Of course some of the loudest braying on behalf of inserting the government into the structure of the computer industry came from Oracle. CEO Larry Ellison famously cheered on the Justice Department’s pursuit of Microsoft; that is, until the Antitrust Division challenged his takeover of PeopleSoft in 2004. Oops.

The Obama Justice Department has promised to put more teeth into antitrust enforcement and it clearly has Google in its sights. This despite the fact that the feds understand nothing of the very different economic properties and behaviors of information. There seems to be something, well, Unamerican about being so successful. We love scampy underdogs, but when they win, we turn on them pretty much immediately as oppressive tyrants. It’s why the Rocky movies never really worked once he won.

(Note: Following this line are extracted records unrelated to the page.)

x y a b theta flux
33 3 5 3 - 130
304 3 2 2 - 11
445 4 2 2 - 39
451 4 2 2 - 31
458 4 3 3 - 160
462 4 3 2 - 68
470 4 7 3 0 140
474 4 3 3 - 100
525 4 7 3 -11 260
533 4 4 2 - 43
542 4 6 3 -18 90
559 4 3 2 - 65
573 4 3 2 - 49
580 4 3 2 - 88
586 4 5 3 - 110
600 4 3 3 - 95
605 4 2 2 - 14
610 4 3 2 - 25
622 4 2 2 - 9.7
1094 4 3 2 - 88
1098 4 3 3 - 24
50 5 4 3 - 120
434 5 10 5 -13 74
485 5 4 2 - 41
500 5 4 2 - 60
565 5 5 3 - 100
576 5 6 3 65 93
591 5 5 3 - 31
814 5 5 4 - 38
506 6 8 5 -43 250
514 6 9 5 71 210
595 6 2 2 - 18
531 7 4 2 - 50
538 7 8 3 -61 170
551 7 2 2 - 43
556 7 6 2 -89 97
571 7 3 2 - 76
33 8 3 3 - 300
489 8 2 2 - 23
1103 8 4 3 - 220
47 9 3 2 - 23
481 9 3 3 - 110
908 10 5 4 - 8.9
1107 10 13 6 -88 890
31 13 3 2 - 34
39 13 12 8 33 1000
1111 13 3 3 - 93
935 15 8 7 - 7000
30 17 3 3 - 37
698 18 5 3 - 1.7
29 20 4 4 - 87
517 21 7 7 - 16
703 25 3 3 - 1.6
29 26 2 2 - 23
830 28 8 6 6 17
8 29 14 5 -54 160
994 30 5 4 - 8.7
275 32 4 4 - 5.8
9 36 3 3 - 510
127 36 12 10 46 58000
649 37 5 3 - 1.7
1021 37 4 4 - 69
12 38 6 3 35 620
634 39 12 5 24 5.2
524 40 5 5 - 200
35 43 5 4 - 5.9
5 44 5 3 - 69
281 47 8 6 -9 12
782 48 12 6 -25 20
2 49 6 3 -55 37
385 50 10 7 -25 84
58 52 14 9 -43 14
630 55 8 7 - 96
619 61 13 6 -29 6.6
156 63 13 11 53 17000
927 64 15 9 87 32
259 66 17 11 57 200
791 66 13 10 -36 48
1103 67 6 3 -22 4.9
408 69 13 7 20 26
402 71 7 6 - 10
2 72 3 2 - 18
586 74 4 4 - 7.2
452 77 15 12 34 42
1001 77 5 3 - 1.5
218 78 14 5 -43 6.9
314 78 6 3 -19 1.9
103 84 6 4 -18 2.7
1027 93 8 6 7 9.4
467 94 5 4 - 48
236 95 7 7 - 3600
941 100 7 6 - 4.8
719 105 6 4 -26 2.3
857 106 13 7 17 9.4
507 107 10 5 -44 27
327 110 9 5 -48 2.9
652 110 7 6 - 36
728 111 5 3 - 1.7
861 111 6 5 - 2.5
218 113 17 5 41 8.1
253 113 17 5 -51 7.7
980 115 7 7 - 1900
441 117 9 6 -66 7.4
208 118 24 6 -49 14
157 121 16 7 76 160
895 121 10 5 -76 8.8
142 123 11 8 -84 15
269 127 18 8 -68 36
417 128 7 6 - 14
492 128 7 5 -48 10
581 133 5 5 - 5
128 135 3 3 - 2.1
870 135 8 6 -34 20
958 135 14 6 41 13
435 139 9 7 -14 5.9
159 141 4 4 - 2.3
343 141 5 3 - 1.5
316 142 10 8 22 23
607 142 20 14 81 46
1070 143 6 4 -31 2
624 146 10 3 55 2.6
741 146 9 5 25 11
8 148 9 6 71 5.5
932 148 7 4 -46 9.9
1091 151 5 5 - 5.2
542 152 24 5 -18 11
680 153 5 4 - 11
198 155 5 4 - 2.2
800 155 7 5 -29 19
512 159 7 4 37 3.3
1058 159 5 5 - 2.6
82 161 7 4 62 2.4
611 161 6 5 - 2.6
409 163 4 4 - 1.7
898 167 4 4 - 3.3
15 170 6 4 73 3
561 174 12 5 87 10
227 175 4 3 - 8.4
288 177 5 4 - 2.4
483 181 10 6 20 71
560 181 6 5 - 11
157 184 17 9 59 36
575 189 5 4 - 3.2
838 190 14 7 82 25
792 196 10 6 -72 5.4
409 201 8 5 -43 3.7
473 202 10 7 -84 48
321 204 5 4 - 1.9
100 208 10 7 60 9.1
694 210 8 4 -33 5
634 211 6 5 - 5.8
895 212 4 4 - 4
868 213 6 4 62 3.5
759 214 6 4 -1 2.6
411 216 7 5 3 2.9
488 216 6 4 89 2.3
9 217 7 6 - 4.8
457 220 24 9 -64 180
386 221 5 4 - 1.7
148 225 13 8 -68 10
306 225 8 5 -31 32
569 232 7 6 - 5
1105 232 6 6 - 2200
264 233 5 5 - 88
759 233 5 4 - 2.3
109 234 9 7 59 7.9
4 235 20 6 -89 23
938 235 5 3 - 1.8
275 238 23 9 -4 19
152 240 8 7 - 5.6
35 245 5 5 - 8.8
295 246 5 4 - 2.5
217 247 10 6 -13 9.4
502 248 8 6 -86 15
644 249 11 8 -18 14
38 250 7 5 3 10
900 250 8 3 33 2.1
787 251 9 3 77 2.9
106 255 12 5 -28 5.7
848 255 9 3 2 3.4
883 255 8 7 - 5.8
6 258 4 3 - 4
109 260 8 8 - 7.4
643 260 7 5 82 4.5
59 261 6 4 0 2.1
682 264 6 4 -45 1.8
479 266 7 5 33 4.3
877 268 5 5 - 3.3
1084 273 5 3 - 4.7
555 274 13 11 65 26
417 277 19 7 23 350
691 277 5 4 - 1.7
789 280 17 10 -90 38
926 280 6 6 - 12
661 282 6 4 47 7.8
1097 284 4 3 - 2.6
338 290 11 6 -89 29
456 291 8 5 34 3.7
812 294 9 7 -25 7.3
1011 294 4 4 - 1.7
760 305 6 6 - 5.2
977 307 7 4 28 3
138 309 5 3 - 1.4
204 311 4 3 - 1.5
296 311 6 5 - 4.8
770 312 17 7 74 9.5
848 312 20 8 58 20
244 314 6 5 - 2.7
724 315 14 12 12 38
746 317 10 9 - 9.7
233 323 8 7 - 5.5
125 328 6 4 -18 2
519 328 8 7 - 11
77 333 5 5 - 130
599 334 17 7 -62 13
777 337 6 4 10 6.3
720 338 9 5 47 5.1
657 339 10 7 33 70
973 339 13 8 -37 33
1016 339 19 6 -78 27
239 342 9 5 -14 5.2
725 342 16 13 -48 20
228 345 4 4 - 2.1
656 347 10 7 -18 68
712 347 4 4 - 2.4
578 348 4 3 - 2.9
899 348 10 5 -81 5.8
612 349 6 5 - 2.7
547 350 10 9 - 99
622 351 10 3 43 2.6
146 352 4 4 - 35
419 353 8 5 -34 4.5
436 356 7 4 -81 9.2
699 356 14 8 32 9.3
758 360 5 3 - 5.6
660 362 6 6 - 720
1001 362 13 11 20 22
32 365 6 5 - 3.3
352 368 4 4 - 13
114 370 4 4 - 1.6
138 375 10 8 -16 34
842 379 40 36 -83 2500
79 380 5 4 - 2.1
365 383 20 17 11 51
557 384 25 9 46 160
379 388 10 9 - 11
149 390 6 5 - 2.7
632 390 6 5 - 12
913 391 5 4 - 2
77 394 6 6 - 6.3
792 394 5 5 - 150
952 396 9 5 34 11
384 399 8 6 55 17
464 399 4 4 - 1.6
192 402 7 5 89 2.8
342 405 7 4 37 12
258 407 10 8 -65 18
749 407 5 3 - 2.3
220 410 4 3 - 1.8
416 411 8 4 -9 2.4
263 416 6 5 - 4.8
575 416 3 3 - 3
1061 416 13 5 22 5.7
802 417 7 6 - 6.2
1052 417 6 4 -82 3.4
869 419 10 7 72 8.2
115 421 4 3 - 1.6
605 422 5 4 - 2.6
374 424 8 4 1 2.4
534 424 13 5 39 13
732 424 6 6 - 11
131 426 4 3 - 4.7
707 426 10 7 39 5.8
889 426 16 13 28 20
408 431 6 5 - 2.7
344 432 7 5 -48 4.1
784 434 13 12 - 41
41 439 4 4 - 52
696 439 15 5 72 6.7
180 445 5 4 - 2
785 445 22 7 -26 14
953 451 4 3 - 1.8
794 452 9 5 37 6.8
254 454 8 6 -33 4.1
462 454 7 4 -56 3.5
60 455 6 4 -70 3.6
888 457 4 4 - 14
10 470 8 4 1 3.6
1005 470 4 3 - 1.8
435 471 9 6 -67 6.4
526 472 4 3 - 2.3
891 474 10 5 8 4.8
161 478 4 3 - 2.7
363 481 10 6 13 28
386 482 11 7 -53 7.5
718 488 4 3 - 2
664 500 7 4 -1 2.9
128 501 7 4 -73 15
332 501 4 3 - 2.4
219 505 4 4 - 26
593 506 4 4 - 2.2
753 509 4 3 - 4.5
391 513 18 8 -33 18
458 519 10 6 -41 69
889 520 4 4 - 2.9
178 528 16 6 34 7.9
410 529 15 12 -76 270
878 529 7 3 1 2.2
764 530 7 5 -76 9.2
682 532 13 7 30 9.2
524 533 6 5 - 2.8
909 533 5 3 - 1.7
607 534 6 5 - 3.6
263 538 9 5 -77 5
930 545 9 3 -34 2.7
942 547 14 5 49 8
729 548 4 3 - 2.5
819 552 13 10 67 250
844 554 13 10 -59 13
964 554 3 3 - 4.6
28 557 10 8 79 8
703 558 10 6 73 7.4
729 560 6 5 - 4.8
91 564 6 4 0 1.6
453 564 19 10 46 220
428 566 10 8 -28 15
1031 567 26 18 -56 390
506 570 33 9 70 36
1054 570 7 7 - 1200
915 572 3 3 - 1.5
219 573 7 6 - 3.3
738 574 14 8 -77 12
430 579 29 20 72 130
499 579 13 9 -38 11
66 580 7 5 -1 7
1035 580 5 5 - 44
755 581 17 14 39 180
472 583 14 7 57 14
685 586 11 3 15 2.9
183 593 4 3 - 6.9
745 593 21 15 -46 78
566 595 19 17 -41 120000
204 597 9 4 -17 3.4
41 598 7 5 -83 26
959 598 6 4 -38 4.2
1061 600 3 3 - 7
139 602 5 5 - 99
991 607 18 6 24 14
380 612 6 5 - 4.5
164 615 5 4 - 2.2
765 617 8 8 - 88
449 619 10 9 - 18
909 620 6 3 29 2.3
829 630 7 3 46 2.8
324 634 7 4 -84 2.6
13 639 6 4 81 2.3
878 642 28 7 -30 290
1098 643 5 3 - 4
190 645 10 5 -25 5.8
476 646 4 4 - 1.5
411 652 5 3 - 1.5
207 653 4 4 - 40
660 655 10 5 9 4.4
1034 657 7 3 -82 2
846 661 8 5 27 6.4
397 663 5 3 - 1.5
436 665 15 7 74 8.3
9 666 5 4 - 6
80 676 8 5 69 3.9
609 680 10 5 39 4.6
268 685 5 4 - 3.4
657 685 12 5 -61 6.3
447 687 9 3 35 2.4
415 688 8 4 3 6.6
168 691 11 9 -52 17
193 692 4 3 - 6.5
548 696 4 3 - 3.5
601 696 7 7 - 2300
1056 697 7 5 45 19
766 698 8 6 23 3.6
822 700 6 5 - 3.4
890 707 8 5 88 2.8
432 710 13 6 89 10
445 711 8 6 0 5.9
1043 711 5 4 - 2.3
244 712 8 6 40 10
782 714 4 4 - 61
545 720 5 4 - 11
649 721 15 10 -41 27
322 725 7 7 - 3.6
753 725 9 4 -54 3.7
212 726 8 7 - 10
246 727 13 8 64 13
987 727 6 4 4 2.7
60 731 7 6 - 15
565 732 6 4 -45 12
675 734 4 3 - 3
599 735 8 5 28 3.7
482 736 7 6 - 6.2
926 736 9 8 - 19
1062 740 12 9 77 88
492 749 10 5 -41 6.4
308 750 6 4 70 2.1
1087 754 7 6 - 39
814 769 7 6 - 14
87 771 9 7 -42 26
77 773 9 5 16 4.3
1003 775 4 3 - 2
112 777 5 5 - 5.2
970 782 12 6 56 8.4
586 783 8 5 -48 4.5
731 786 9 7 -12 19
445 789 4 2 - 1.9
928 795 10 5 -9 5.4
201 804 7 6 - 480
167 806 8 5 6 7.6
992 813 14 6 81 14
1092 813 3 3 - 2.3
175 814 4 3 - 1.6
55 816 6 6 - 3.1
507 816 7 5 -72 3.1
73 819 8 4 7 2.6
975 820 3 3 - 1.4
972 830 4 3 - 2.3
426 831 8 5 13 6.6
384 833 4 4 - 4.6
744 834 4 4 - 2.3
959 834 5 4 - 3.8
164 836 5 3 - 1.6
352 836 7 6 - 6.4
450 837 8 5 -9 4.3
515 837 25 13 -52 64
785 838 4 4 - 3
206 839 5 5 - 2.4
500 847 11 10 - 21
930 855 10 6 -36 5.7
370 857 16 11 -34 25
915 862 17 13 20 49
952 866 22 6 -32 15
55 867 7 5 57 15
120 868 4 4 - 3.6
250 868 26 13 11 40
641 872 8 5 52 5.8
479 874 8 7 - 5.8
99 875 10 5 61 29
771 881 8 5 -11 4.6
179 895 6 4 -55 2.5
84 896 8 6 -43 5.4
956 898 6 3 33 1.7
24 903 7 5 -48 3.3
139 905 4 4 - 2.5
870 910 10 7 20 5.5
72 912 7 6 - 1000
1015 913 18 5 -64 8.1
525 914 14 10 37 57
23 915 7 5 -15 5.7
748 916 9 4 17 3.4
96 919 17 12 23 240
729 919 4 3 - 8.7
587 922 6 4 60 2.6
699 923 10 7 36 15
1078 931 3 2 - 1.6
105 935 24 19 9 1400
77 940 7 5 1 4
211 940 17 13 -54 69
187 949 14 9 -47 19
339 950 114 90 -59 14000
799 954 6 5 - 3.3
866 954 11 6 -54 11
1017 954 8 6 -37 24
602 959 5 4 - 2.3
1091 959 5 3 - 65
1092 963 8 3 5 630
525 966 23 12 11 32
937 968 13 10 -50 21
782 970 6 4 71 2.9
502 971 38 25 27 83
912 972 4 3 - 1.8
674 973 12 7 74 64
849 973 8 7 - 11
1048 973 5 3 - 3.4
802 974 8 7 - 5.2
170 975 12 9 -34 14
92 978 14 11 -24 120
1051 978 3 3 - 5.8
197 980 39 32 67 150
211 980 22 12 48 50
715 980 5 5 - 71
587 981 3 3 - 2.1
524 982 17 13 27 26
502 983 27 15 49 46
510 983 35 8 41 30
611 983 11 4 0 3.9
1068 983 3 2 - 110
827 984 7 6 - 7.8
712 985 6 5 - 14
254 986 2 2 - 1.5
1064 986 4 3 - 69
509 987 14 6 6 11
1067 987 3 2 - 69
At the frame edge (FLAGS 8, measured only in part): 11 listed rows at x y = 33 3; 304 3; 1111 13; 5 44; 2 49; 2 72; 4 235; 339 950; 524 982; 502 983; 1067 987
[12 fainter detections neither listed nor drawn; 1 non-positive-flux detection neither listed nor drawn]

Justice is already poking holes in the Bing-Yahoo deal, for example, as Lance Whitney reported the other week. This despite the fact that Google enjoys an enormous majority of the search market (which it got how, exactly? Oh yeah, innovation) and despite the fact that consumers, ten years into the Web revolution, continue to pay NOTHING for search services.

Oracle itself is again is in the antitrust cross-hairs, this time in Europe for its attempt to takeover Sun. U.S. antitrust regulators are misguided; the E.U.’s current class of clowns are just plain mean, setting a new low in undefining a legal standard for “harm to consumers.” (Mostly they just mouth the words as they go after companies who aren’t European enough for E.U. Antitrust chief Neelie Kroes.) Regulators must “examine very carefully the effects on competition in Europe,” Kroes said earlier this month, “when the world’s leading proprietary database company proposes to take over the world’s leading open-source database company.”

Yes, Oracle will take over Sun and then proceed to destroy what’s left of its assets, that is, MySQL, which has .4% of global DBMS revenues. Good business sense there.

Gartner Group’s Donald Feinberg has another explanation. Again, Lance Whitney at CNET has the story. “It’s a political agenda,” Feinberg says bluntly. “[I]t is the re-emergence of protectionism…The EU is looking for how it can protect the companies in Europe.”

Antitrust started out as political. Then it became grounded in economics. Now, with the emergence of a new kind of economy, it’s lost its way and gone back to being political.

Which should serve as a powerful warning to those who get in bed with antitrust regulators. Today, the Google Books settlement and the Oracle-Sun and Yahoo-Bing deals. Tomorrow, when the political winds change, it will be you.

That’s about the only thing predictable about antitrust these days.